┌──

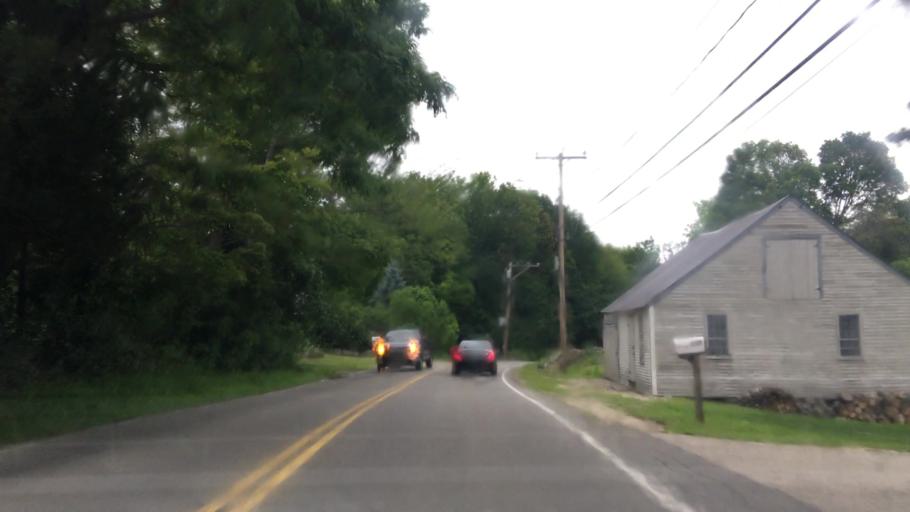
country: US
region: Maine
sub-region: York County
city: South Eliot
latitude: 43.1028
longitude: -70.8324
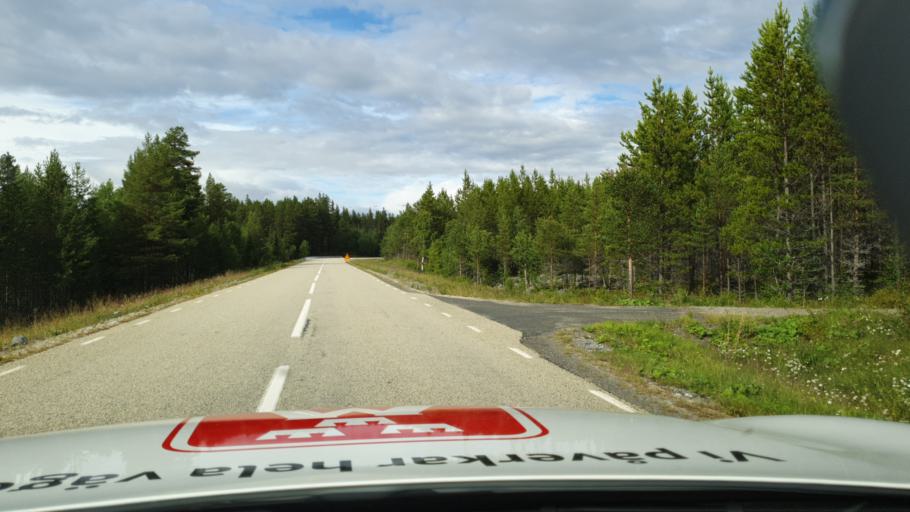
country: SE
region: Jaemtland
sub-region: Are Kommun
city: Are
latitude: 62.8410
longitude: 13.1569
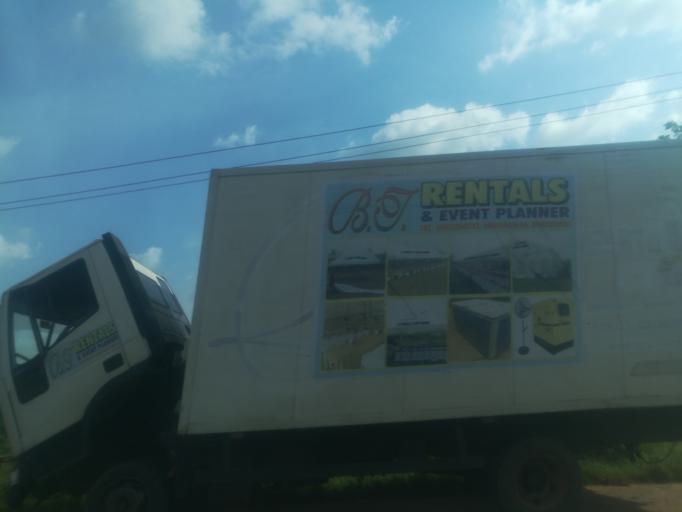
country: NG
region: Oyo
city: Ido
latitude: 7.3968
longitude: 3.7940
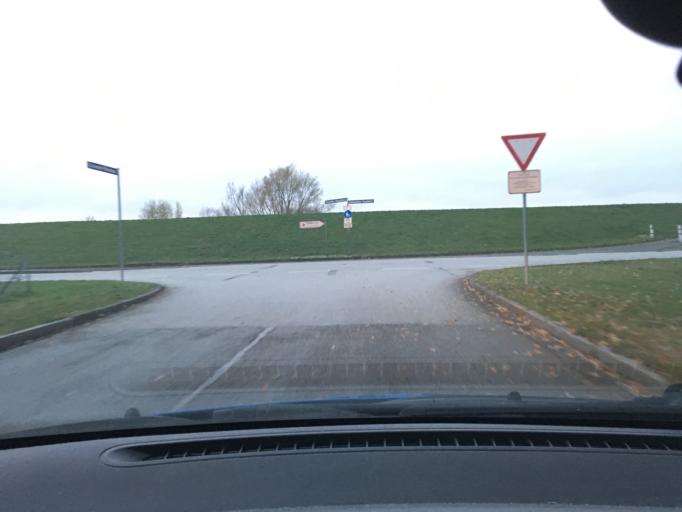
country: DE
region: Lower Saxony
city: Winsen
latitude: 53.4024
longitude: 10.2051
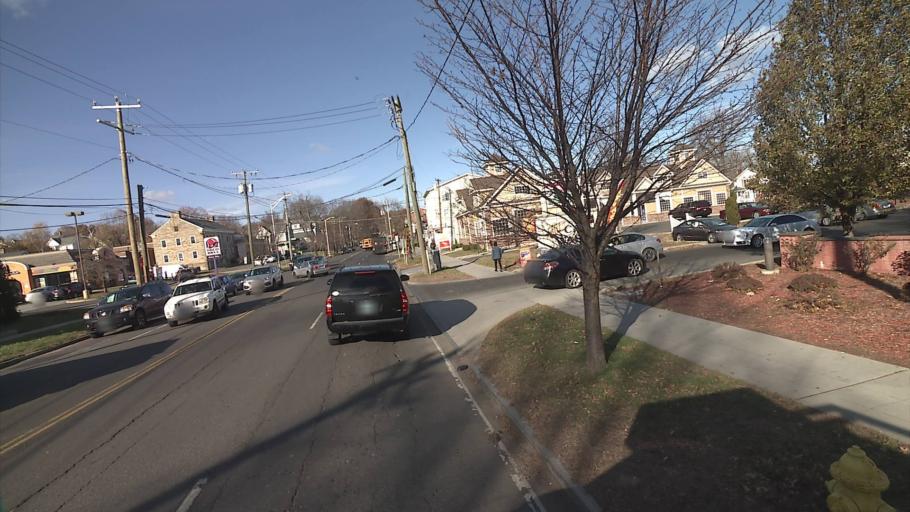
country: US
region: Connecticut
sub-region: Fairfield County
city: Danbury
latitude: 41.4016
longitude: -73.4588
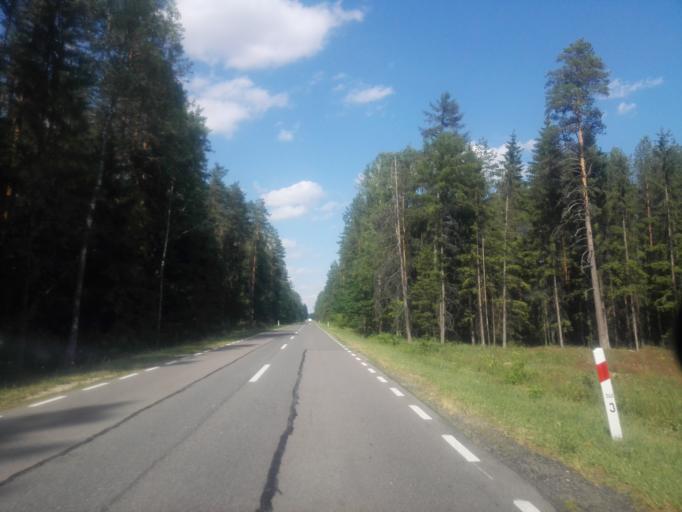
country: PL
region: Podlasie
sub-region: Powiat sejnenski
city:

└──

Render every line of the records above as a numbered list, omitting blank lines and leaving out the pictures.

§ **FINAL RESULT**:
1. country: US
2. region: Maine
3. sub-region: York County
4. city: South Eliot
5. latitude: 43.1028
6. longitude: -70.8324
7. country: SE
8. region: Jaemtland
9. sub-region: Are Kommun
10. city: Are
11. latitude: 62.8410
12. longitude: 13.1569
13. country: NG
14. region: Oyo
15. city: Ido
16. latitude: 7.3968
17. longitude: 3.7940
18. country: DE
19. region: Lower Saxony
20. city: Winsen
21. latitude: 53.4024
22. longitude: 10.2051
23. country: US
24. region: Connecticut
25. sub-region: Fairfield County
26. city: Danbury
27. latitude: 41.4016
28. longitude: -73.4588
29. country: PL
30. region: Podlasie
31. sub-region: Powiat sejnenski
32. city:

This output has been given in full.